2. Wells was one of the original directors of the Southeast New Mexico Police Reserve Foundation, set up in 2013. The foundation reported raising $93,000 over two years. Under its bylaws, at least half the foundation’s net dues were required to be paid to police departments whose reservists were members. At the time of its founding, all the members were Lake Arthur reservists.
 
3. A property document filed in New York City in 2014 shows that Mercer and Wells together owned 40 percent of Centre, with the balance owned by theatrical-firearms entrepreneurs Rick and Ryder Washburn, and by Mark Barnes, a firearms lawyer.

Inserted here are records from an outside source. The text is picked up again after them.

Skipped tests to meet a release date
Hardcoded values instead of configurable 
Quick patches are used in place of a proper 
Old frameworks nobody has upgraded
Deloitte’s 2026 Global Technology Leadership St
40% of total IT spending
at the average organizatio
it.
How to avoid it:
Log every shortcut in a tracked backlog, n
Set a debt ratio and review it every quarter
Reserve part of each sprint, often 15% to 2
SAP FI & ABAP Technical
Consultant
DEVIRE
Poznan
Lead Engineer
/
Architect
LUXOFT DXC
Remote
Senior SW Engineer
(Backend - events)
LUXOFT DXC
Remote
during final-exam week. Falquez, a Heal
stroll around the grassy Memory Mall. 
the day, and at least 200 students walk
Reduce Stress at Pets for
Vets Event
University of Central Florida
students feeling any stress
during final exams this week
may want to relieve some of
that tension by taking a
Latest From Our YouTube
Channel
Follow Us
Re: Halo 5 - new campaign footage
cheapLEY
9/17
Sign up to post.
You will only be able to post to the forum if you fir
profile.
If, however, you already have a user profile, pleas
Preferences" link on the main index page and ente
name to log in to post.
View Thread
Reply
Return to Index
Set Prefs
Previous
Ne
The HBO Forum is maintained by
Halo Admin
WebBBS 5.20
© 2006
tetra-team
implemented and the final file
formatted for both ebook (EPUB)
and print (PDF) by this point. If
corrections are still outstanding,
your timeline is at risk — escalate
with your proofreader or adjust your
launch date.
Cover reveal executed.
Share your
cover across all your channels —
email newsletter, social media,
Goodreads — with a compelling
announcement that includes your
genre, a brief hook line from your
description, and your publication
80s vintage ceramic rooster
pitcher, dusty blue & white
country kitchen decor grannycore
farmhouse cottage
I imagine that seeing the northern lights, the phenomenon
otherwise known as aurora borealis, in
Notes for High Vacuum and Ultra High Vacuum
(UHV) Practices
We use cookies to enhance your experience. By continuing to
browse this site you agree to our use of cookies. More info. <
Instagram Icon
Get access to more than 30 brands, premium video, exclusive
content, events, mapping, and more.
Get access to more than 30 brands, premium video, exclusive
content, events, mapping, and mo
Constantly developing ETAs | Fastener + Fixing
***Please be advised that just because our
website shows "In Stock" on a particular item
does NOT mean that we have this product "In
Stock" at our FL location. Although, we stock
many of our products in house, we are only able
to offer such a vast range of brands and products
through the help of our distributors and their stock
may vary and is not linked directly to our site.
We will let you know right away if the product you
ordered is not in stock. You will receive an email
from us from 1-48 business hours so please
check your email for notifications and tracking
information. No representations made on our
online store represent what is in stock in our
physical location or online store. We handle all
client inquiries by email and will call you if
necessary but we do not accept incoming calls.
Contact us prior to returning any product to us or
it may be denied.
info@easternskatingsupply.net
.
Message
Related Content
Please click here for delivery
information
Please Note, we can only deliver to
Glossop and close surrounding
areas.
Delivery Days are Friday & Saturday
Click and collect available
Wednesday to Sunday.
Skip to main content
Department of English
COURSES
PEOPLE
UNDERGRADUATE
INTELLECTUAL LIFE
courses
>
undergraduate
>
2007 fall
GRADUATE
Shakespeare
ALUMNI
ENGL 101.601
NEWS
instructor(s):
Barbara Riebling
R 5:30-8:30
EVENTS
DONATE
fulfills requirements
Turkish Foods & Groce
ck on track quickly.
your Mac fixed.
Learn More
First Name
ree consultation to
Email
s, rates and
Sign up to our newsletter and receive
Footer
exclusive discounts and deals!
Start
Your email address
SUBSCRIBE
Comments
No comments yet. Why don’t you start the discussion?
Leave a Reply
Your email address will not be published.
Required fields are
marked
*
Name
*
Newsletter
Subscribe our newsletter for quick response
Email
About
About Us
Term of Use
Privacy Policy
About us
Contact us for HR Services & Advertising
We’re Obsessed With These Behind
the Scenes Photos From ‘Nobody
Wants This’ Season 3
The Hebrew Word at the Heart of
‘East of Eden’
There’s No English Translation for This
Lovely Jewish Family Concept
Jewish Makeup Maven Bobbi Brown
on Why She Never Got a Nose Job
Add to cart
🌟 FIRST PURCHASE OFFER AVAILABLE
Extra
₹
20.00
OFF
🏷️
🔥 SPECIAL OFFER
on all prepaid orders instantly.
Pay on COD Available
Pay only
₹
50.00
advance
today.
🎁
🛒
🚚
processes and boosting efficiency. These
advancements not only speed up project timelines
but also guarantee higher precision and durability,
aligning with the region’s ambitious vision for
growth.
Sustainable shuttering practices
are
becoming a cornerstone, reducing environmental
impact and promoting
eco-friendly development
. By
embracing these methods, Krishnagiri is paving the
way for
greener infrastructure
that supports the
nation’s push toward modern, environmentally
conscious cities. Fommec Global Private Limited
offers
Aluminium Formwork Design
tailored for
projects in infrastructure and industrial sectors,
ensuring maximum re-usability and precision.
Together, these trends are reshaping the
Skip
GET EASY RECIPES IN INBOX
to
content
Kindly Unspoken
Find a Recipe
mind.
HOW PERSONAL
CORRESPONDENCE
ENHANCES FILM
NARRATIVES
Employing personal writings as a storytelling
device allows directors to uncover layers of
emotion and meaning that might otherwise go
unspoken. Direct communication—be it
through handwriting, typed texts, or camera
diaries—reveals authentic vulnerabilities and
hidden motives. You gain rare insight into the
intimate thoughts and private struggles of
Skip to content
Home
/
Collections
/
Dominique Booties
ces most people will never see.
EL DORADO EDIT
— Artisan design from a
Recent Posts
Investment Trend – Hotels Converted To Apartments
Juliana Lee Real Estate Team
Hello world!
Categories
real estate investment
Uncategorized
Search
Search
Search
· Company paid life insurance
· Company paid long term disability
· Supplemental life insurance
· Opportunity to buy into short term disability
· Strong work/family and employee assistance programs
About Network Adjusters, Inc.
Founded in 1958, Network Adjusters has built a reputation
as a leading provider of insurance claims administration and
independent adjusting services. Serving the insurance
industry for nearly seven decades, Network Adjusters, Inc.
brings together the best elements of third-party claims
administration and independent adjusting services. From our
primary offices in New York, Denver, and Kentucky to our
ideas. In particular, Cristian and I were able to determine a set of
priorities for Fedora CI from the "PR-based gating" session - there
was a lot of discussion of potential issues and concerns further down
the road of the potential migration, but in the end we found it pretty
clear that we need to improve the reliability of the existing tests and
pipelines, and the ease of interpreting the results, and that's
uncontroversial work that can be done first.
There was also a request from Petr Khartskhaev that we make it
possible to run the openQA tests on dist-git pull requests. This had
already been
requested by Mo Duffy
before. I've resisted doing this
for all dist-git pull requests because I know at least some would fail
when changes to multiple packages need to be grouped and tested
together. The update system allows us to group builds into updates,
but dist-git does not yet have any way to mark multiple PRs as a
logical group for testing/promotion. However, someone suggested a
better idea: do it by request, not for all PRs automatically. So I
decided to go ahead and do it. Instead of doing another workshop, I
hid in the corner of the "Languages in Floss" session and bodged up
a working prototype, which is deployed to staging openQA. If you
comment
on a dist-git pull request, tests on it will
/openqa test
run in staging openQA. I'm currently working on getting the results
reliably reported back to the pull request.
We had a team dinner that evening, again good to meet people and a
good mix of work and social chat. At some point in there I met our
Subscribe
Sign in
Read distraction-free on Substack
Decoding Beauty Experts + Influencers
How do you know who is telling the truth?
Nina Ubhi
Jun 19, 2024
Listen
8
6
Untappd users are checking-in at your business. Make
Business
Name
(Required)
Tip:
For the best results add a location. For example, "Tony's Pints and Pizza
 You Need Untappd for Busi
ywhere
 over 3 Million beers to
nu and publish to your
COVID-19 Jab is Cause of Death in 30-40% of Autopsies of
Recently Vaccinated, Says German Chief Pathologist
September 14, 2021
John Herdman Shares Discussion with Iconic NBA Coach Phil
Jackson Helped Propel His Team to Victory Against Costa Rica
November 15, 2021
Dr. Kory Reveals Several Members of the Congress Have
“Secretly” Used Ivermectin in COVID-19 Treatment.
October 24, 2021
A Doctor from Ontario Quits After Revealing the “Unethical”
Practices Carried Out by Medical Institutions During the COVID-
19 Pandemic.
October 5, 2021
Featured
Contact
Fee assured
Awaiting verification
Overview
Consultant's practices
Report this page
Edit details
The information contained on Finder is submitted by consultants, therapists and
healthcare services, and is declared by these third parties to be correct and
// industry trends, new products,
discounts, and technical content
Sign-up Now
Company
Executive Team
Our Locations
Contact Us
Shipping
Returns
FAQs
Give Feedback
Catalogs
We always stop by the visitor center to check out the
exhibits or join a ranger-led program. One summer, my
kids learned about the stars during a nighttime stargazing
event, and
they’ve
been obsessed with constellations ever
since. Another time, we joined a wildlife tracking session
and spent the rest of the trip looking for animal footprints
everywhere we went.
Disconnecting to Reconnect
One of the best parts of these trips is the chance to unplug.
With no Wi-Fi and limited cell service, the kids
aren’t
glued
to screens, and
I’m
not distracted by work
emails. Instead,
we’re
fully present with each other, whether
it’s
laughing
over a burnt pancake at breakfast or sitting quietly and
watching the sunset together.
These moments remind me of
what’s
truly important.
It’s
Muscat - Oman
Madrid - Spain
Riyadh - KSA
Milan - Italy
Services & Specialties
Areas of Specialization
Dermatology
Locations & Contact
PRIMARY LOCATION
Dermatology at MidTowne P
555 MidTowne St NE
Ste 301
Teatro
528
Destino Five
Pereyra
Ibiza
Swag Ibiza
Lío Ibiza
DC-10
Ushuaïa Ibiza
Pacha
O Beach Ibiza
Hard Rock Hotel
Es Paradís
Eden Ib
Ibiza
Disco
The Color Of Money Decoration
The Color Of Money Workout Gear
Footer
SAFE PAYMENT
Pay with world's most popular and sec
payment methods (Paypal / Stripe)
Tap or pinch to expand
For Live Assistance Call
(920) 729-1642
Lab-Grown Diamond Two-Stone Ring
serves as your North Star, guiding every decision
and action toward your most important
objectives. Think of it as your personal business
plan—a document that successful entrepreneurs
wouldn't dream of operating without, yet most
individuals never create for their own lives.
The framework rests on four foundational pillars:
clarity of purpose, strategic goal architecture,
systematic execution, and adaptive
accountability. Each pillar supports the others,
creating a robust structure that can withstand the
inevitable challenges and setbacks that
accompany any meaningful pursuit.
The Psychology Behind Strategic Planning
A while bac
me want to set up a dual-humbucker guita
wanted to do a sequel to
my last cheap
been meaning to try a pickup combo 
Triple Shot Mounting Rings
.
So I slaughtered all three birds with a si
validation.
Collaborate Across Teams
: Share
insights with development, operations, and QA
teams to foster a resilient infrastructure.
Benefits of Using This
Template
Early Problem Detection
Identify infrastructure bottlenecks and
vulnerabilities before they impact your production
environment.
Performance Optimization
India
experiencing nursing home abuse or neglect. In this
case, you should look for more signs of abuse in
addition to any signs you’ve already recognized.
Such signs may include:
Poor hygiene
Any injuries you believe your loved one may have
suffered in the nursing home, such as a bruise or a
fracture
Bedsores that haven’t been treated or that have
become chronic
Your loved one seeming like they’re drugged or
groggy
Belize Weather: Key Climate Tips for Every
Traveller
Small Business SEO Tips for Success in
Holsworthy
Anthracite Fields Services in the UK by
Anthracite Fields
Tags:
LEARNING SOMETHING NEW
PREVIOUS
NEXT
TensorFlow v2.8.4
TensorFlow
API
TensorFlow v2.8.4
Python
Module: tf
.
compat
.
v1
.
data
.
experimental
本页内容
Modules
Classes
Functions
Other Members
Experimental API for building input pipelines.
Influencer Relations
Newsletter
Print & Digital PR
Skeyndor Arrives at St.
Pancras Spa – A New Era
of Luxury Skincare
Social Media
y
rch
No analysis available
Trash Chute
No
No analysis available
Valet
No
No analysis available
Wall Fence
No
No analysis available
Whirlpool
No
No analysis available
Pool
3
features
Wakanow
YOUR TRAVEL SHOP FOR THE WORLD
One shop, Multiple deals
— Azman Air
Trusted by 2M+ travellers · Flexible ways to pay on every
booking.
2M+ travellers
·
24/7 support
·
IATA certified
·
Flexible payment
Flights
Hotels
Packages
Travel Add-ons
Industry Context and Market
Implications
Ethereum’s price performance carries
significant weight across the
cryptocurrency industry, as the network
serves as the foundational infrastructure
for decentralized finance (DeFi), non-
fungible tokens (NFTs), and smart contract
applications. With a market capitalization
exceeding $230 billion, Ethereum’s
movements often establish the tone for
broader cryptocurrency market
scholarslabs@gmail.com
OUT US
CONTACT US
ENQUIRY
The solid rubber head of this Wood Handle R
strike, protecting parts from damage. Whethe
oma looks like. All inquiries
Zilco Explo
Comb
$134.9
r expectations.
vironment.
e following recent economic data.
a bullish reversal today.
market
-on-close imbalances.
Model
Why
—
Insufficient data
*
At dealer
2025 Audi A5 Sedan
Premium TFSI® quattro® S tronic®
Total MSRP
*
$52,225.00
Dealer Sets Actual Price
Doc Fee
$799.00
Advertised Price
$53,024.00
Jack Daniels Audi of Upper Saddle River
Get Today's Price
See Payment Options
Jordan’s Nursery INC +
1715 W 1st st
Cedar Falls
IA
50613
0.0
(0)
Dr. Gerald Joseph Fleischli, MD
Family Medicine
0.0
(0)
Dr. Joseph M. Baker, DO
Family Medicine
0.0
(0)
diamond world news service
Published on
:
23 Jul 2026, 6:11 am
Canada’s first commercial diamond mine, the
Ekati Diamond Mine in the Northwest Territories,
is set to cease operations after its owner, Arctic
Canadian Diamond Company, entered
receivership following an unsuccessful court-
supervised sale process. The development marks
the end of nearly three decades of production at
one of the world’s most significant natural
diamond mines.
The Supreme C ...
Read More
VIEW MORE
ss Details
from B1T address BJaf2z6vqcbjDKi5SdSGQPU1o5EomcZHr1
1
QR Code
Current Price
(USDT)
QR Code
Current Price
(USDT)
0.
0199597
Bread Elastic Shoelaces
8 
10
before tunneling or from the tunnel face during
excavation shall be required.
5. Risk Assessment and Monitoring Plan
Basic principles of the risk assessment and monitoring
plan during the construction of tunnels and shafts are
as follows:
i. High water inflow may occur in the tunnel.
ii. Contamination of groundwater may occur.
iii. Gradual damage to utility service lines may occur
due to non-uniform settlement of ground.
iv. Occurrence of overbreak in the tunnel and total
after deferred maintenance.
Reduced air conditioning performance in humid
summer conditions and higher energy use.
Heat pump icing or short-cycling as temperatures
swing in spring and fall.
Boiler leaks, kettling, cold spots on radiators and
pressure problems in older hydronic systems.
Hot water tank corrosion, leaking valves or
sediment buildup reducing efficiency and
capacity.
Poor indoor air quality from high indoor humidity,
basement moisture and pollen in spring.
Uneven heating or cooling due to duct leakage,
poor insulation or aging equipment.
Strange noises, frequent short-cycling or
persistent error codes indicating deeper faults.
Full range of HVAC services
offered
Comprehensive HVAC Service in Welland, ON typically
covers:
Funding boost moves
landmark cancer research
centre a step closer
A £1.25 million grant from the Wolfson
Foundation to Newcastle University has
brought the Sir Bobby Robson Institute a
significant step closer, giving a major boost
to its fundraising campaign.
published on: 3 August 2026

Mercer and Wells also owned 50 percent of the Queens site.
 
4. Records on file in South Carolina provide further evidence that Centre Firearms is the new owner of PTR. A vendor to Centre filed a financing statement there in 2016 listing Centre as a debtor, and identifying its address as the site of the PTR plant in Aynor, S.C. In 2017, the same vendor filed another financing statement identifying the debtor as “Centre Firearms Co. (PTR).”